The propriety of the rule is dubious at best. The driving title for 1967 was decided in the season's last race when A. J. Foyt crashed in the Rex Mays 300 at Riverside, Calif., hopped into Roger McCluskey's car and drove it long enough to get the points necessary for his fifth championship.

Even so, Unser's strategy did not preserve his lead. Second place was worth 400 points to Andretti and put him slightly ahead.

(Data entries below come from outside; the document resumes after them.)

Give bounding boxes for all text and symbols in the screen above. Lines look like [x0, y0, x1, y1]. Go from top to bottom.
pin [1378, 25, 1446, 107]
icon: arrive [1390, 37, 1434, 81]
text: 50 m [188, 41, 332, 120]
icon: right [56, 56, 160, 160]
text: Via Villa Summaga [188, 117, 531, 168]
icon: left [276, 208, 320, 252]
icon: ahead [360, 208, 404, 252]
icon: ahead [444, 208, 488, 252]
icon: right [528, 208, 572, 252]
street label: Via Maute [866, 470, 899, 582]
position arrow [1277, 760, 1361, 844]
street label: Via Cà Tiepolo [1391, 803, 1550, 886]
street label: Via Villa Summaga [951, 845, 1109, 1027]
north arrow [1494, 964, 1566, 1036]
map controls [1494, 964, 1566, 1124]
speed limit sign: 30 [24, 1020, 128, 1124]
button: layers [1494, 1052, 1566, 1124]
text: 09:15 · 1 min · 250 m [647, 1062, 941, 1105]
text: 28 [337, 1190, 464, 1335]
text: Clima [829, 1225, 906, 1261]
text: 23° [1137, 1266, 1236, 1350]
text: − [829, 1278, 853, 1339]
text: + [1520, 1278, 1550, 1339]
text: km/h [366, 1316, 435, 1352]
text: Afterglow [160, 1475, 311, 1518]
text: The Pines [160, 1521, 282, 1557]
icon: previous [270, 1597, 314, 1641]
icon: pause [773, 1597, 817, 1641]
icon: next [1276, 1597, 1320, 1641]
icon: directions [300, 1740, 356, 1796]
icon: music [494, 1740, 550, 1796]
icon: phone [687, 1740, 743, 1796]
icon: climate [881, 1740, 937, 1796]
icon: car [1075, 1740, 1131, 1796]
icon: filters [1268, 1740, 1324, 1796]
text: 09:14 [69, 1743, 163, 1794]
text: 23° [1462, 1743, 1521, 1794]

With just three races left, Mario's lead over Unser is 139 points (assuming the order of finish as of Sunday night is upheld), 3,538 to 3,399. By jumping cars Unser picked up 98 points. The biggest loser of all was Mosley, a 23-year-old in his second championship season, who probably could have held on to win. It would have been his first victory. During the exchange of cars Unser, who is 6 feet even, had difficulty adjusting to Mosley's car. Mosley is 5'7", and the seat had been tailored for him.

Andretti said pragmatically, "It's in the rulebooks, and I would do it myself. But I don't like the rule.

"Besides, I'm a little guy [5'6"]. I can't just get into any car."